Certes, la forme visiblement déroutante, provocante et impertinente des caricatures de Charlie Hebdo à l’égard de l’autorité politique, surtout religieuse, peut perturber les âmes les plus placides, les esprits les plus progressistes et les doctrines les plus universalisantes. Une d’elles montrait, par exemple, Marie (sous des traits peu avantageux) mettant au monde un Jésus rigolard ; ce qui semble remettre en question un des dogmes fondamentaux de l’Eglise : l’Immaculée conception. Que dire encore de celles du Prophète Mohamed (PSL) au physique pas forcément engageant, d’un édenté, rond, avec pustules au visage ?

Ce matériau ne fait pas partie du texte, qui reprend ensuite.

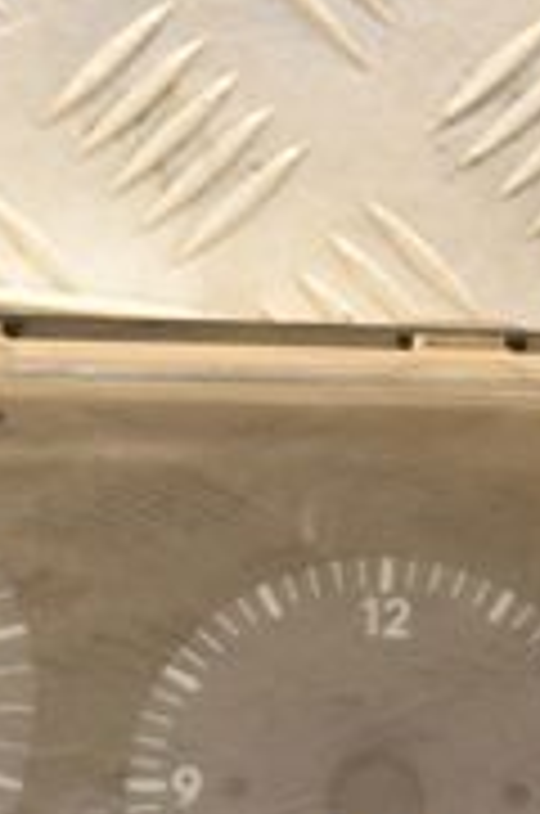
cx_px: -266
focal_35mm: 372
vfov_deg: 5.5
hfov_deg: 3.7
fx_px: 8402
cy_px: 908
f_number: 5.3
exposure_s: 1/100
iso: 800
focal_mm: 70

Les dessinateurs du journal satirique, Cabu, Charb et Wolinski, proclamaient leur athéisme et agnosticisme, ces rejetons du postmodernisme (Nietzsche et l’hitlérisme sont passés par là). Cette légèreté et insouciance par rapport au sacré est un des traits dominants de ce que Gilles Lipovetski appelle « L’ère du vide ». Au-delà de l’aspect émotif des événements, ces dessinateurs étaient des esprits progressistes, loin du racisme anti noir ou anti arabe, voire de l’anti islamisme. Jamais, ils ne pouvaient imaginer que la différence de perception de la liberté par les différentes communautés humaines allait, un jour, leur coûter la vie, leur briser irrémédiablement la plume.

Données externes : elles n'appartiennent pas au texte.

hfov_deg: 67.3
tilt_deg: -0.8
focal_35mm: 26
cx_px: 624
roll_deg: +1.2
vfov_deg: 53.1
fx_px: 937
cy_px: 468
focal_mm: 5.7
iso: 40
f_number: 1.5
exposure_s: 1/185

« Plaisante justice qu’une rivière borne. Vérité en deçà des Pyrénées, erreur au-delà », a écrit Blaise Pascal, au sujet des différences culturelles. Comme pour dire, finalement, que ce qui émerge des cendres brûlantes de ce drame, ce sont ces questions philosophiques, en vérité, ni neuves, ni nouvelles : Peut-on rire de tout ? Y-a-t-il une limite à la dérision ? Qu’est-ce qu’une insulte ? Sommes-nous conditionnés culturellement à rire de certaines choses, et à être choqués par d’autres ? Existe-t-il un rire universel, partagé par la communauté des égaux ? Questions effroyables donc, eu égard au côté tragique des choses. En attendant les improbables réponses, il faut souhaiter qu’il n’y ait pas de généralisations abusives, de condamnations hâtives de communautés et de groupes d’hommes et de femmes qui ne partagent pas forcément les idées et les niveaux de responsabilité des uns et des autres dans cette triste affaire.

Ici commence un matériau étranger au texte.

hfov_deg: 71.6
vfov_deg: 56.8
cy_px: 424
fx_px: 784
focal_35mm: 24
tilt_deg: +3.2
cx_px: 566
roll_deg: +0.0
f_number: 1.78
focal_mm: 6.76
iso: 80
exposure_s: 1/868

Rappelons qu’au XIe siècle, un moine de Noirmoutier, Saint Anselme voulait concilier la foi et l’intelligence, via son fameux « Fides quarens intellectum » (la foi cherche l’intelligence), en montrant dans son livre « Proslogion » que ces facultés humaines convergent vers Dieu. Ce qui annonce la « preuve ontologique » de Descartes et de Kant. Trois siècles au paravent, la théologie spéculative islamique produisait de riches doctrines et argumentations, entre écoles mutazilites, hanbalites, acharites et maturidites. C’était là, bien avant même Saint Anselme, une approche rationaliste de Dieu, via le kalâm (discours philosophique, en arabe) qui s’énonçait.
Force est de constater que 13 siècles plus tard, intelligence et foi peinent encore à trouver leur chemin vers Dieu.